Apollo is the god who sits in the centre, on the navel of the
earth, and he is the interpreter of religion for all mankind.

—Plato
Republic
427B

3

TRANSFORMATION

Fire is all consuming. So easily started, so often uncontrollable in the dry, hot conditions of Greece. In the late eighth century
BC
, c. 730, fire took hold of Delphi. It spread through the small community clinging to the Parnassian hillside, leaving destruction in its wake.
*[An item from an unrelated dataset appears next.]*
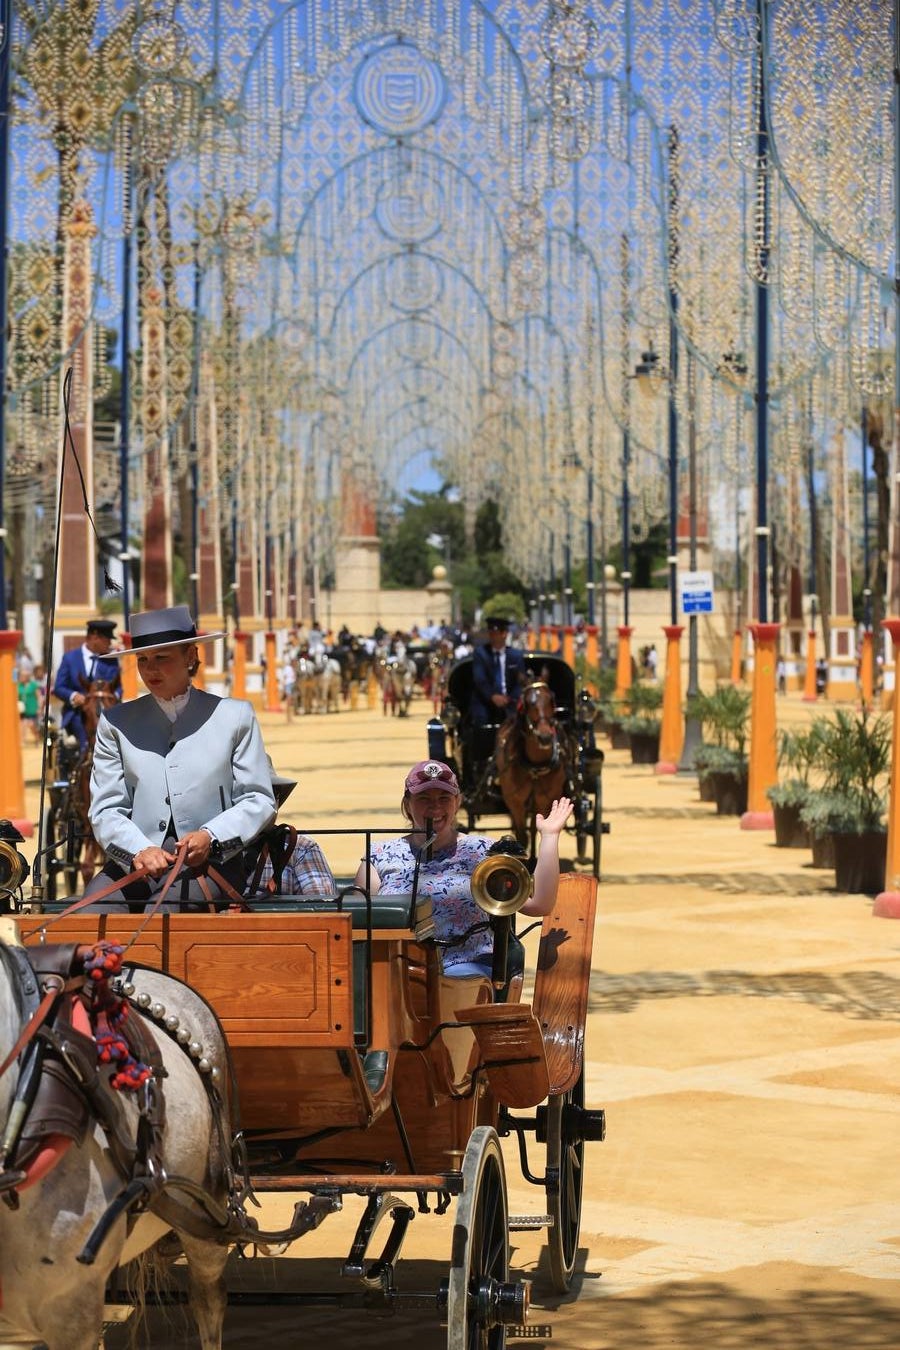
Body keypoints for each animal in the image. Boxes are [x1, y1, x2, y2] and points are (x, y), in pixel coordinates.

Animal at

As the smoke ebbed away, as the charred timbers finally began to cool, and as Delphi's inhabitants began to come to terms with the extent of their loss, Delphi's precarious position in the Greek world must have felt even more fragile.

We know that the maison noire—the house recently discovered by excavators just to the east of the later temple of Apollo at Delphi—burned to the ground a second time (it definitely earned its name) in this fire.
1
The French archaeologist Jean-Marc Luce, who conducted the excavation of the maison noire, ties this destruction to the accounts in later ancient sources of a raid on Delphi by the Phlegyians, whom, according to the
Homeric Hymn to Apollo
(lines 277–80), were people from one of the places Apollo had visited as a potential home for his oracle, and were said in later sources not only to have raided but to have set fire to the temple of Apollo at Delphi (their name comes from the Greek verb “to burn”).